Summer is youth librarians’ busiest (and most exciting) time of the year. We spend MONTHS planning for it, it happens, and then we start planning again. So how do we avoid getting summer burnout before the summer program even starts?
I have been focusing on summer nonstop for weeks. Of course, I have other things to be working on. Presentations to create, and committees to run, but summer programming absorbs most of my time (even my dreams). My brain is tired of planning and my hands are tired of cutting so here are some ways I have found work for me to avoid getting burned out before summer starts.
- Take walks! I am lucky enough to have my library sit on a gorgeous outdoor trail. When I desperately need a break, I can take a 15-minute walk on the trail and clear my head for a bit.
- Switch tasks. If I get majorly sick of cutting (I even lost feeling in my thumb for two days straight-seriously, I didn’t know this job would involve so much cutting!), I switch to a different task like creating a graphic for the reading records. Youth librarians always have about a gazillion things to work on so switching it up throughout the day can be a lifesaver.
- COFFEE! Or whatever other beverage you drink if you aren’t addicted to coffee like I am.

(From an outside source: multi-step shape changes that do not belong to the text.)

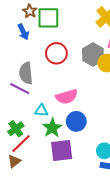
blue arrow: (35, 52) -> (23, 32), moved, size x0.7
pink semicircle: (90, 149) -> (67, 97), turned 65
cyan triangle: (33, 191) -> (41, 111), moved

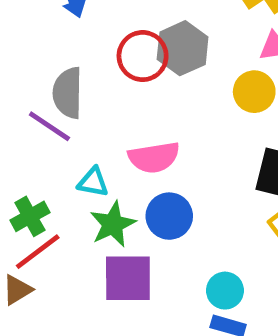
gray hexagon: (93, 54) -> (183, 48), moved

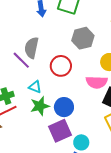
red circle: (143, 56) -> (61, 66), moved
pink semicircle: (154, 157) -> (97, 82), moved
purple square: (128, 278) -> (60, 131), moved, turned -35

- Nourishment. Healthy foods give you the energy to keep on going and keep your mind clear! Even treating yourself to an unhealthy snack now and again can motivate you to get even more done.
- From the advice that Elisabeth wrote on the ALSC blog a few years ago, ask for help. I was getting to the point where I had so much prep work to do I didn’t know if I would finish in time. My boss and I asked the clerks for help with some tasks and they CRUSHED IT! I was so thankful and all I had to do was ask for help.
- Finally, my personal favorite: make a list. I LOVE lists! Crossing off the items as you finish them is so satisfying. Put the lists in order of what needs to be done first and get started. Lists help you organize your thoughts and help you not forget anything.
Summer is a super busy time and people outside of the profession may not realize how tough summer prep is. What do you do to avoid burnout?